WORLD Bank officials have delayed the first tranche of a $2.5bn loan to be paid to Nigeria as part of the Covid-19 relief package because a meeting of its board of directors due to hold yesterday where the payment was to be authorised was postponed.
Due to the economic impact of the coronavirus lockdown, Nigeria was in dire straits as on the one hand global oil prices collapsed and then, there were no buyers for the country’s petroleum. Being a mono-economy, Nigeria had no means of funding her 2020 budget, so the government approached the World Bank and the International Monetary Fund (IMF) for loans.
Both bodies approved the loan requests and the World bank was due to release the first tranche of $1.5bn to Nigeria yesterday. Nigeria will now have to wait until either September or October when the multilateral institution’s next board meeting would hold before she can receive the money.
Zainab Ahmed, Nigeria’s finance minister, revealed in June that the country expected that when the World Bank board meets on August 6, the $1.5bn facility the country requested for would be approved. She added that Nigeria has met most of the conditions for the facility to be approved.
In total, Nigeria is seeking about $7bn, from multilateral financial institutions and the Nigeria Sovereign Investment Authority (NSIA) to mitigate the impact of Covid-19 on the economy. This includes $3.4bn from the IMF, $2.5bn from the World Bank and $1bn from the African Development Bank (AfDB) as well as $150m to be drawn from NSIA.
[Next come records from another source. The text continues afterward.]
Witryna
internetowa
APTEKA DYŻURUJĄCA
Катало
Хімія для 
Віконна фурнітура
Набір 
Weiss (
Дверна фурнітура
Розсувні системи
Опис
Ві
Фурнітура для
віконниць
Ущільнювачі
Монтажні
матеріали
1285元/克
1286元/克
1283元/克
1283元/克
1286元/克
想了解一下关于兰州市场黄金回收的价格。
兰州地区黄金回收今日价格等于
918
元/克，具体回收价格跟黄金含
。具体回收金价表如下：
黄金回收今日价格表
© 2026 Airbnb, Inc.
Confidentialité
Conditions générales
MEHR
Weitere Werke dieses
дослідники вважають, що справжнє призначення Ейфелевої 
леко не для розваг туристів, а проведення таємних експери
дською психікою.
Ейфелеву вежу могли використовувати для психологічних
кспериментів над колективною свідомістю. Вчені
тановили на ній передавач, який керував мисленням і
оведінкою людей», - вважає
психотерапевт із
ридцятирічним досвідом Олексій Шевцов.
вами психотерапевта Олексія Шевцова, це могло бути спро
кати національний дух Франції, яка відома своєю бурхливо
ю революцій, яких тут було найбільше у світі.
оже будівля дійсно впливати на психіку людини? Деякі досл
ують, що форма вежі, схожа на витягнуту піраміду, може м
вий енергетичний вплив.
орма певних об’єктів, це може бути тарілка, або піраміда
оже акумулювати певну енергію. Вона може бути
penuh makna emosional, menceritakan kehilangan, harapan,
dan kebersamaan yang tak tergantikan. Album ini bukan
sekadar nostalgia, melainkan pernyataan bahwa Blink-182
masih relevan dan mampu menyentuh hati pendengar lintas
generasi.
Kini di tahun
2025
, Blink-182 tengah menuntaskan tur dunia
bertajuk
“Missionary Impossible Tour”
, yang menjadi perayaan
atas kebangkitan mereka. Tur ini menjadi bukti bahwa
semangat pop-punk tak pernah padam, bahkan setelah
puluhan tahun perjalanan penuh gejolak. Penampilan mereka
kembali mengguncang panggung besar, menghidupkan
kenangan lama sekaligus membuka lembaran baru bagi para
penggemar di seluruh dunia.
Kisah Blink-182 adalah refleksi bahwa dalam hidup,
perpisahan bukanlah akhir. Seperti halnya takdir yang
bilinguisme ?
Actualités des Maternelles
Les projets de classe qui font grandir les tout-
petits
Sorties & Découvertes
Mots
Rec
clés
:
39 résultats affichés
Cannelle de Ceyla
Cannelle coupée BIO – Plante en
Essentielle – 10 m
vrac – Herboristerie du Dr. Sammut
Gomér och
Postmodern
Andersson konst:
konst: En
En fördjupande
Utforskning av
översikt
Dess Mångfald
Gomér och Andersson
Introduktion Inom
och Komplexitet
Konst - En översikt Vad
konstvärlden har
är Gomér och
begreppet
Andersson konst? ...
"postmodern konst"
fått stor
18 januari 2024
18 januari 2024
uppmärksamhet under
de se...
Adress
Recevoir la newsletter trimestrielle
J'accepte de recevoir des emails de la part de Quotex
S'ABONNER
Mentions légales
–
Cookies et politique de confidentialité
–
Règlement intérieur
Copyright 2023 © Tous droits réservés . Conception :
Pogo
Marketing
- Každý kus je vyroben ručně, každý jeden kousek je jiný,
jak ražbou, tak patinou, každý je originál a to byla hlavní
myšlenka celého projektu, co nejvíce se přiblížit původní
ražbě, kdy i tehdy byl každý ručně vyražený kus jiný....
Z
In April, the IMF’s board had approved Nigeria’s request for the emergency financial assistance under the fund’s Rapid Financing Instrument. Similarly, the African Development Bank board of director in June approved a $288.5m loan to help Nigeria tackle the Covid-19 pandemic and mitigate its impact on people and businesses.
These loans are also expected to help the federal government achieve set targets in its economic sustainability plan which aims to stimulate the economy by preventing business collapse and ensuring liquidity. These funds will also be used to retain or create jobs using labour-intensive methods in key areas like agriculture, facility maintenance, housing and direct labour interventions and undertake growth-enhancing and job-creating infrastructural programmes.